### ABOUT THIS EXERCISE
Could you repeat the records below exactly, without the pictures?
-------- PROVIDED ENTRIES --------
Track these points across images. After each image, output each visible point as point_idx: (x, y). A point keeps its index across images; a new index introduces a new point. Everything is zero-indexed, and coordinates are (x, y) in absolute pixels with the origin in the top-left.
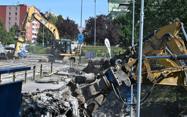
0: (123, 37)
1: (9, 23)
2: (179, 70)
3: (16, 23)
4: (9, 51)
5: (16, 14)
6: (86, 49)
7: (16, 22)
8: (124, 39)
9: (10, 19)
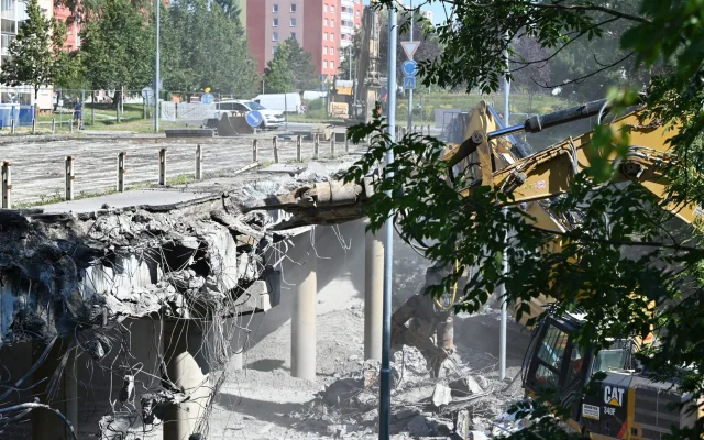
--------
### TASK RESPONSE
Track these points across images. After each image, output each visible point as point_idx: (x, y). A point keeps its index across images; a new index introduces a new point. Everything is zero-indexed, and coordinates are (x, y) in absolute pixels with the origin in the top-left.
0: (123, 37)
1: (9, 23)
2: (179, 70)
3: (16, 23)
4: (9, 51)
5: (16, 14)
6: (86, 49)
7: (16, 22)
8: (124, 39)
9: (10, 19)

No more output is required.